§ **INSTRUCTION**
Update the lines of every item below by changing "scientific name" to "binomial name" and keeping everything else the same. Leave the pictures out of your answer.

§ **THE DATA**
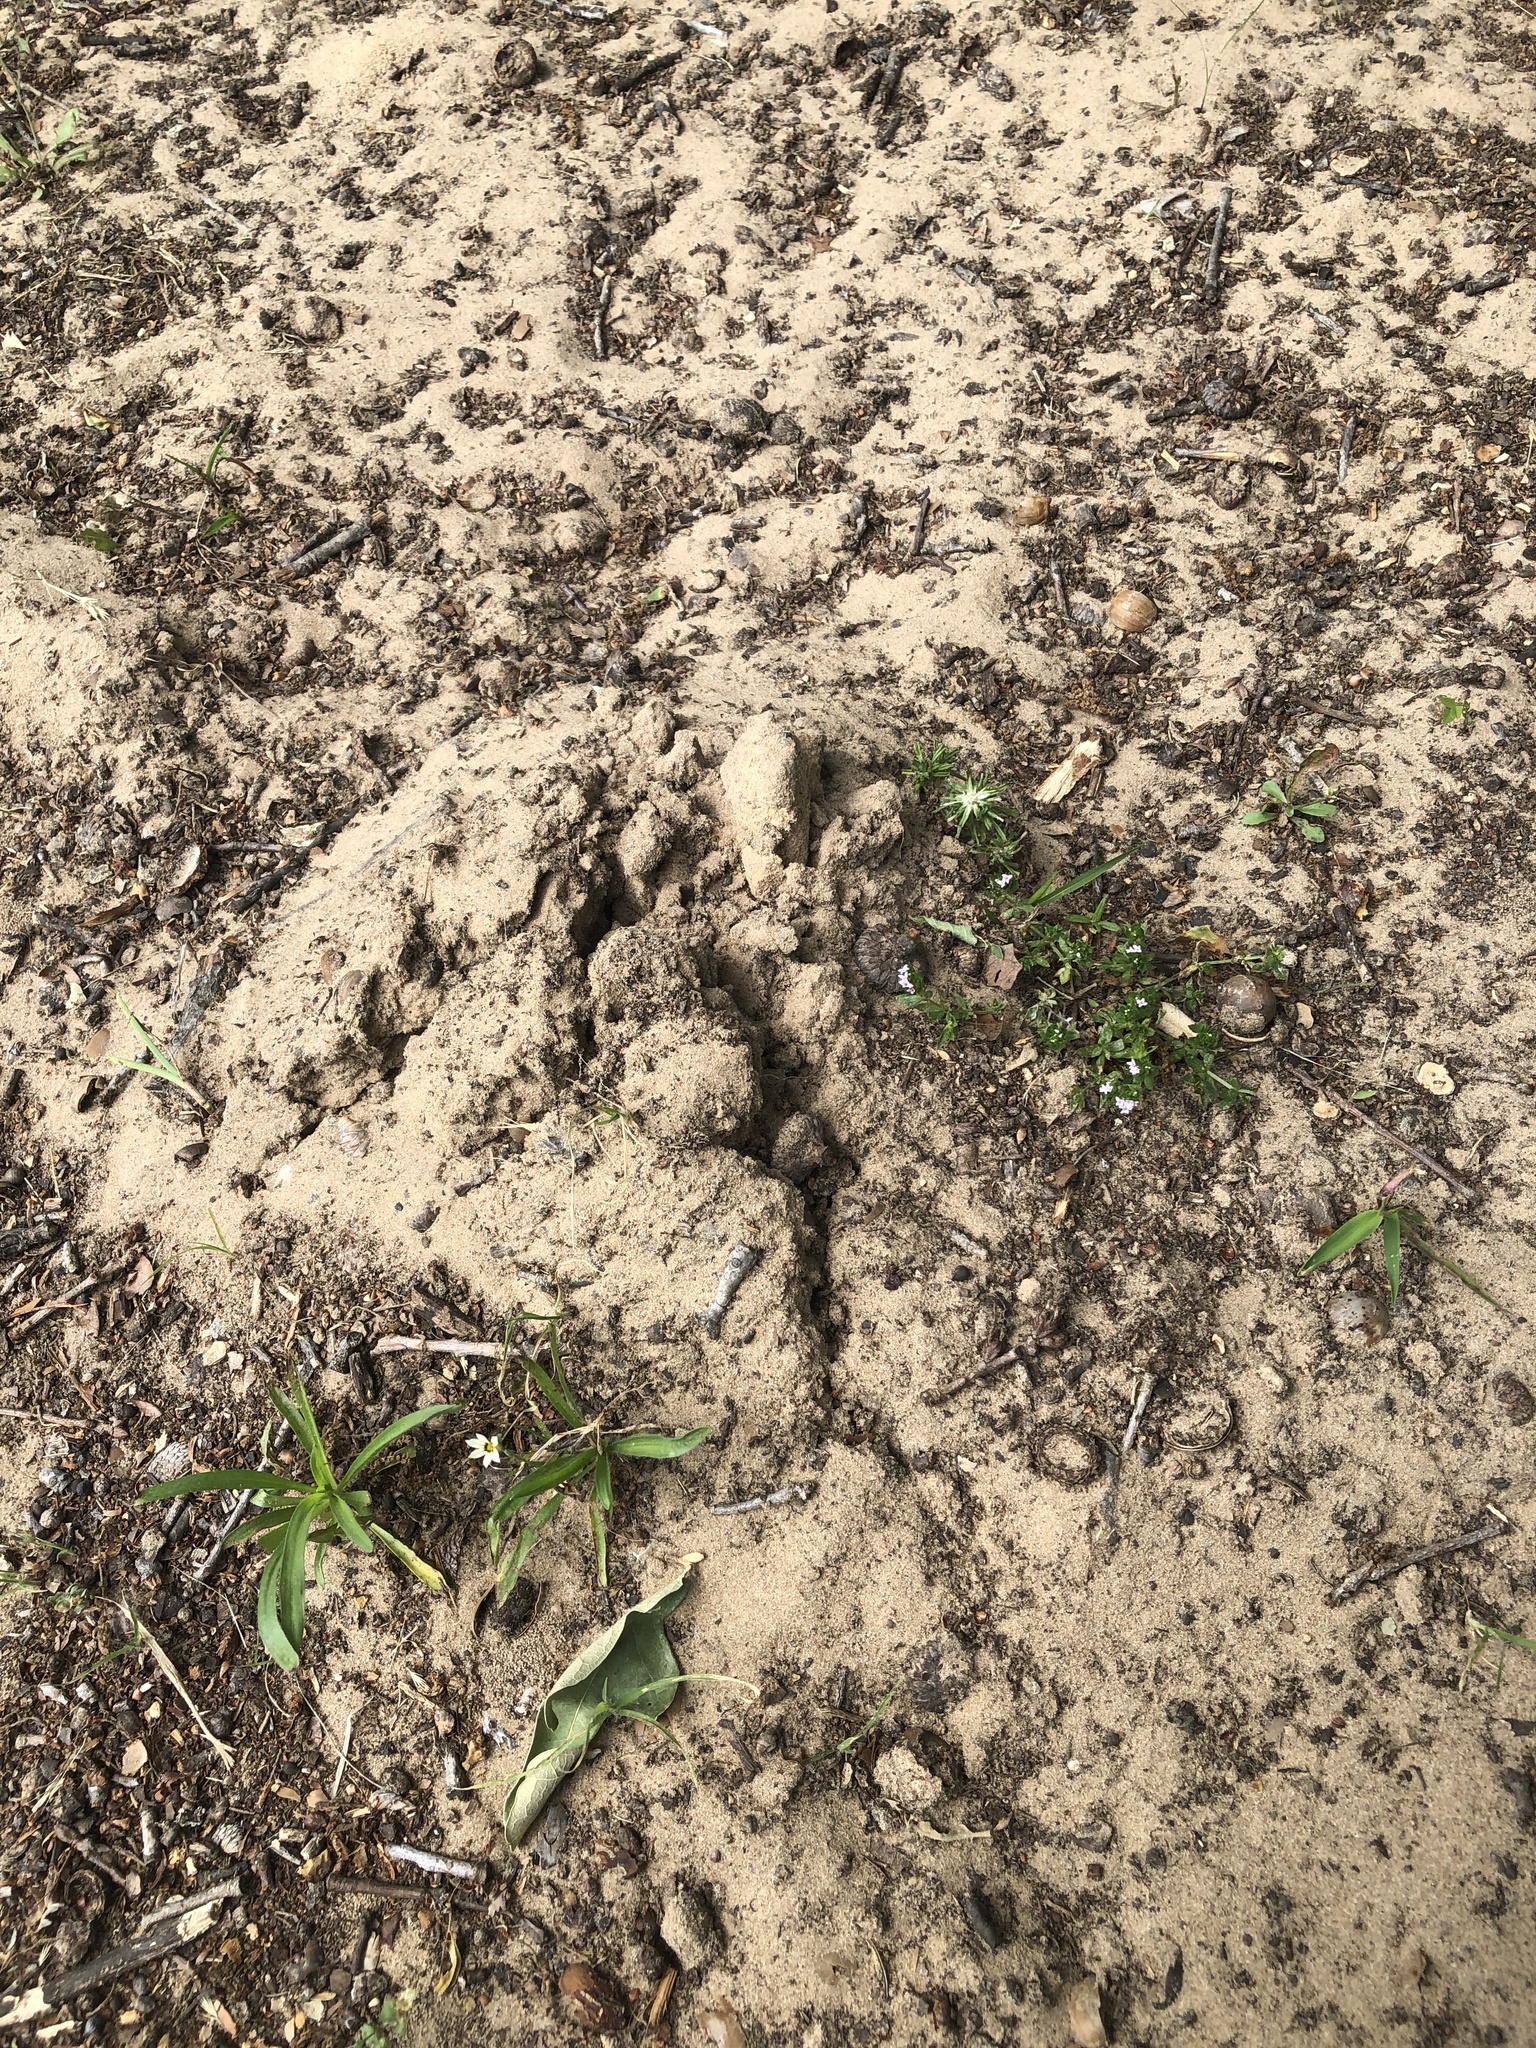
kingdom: Animalia
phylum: Chordata
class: Mammalia
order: Soricomorpha
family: Talpidae
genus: Scalopus
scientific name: Scalopus aquaticus
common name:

§ **SOLUTION**
kingdom: Animalia
phylum: Chordata
class: Mammalia
order: Soricomorpha
family: Talpidae
genus: Scalopus
binomial name: Scalopus aquaticus
common name:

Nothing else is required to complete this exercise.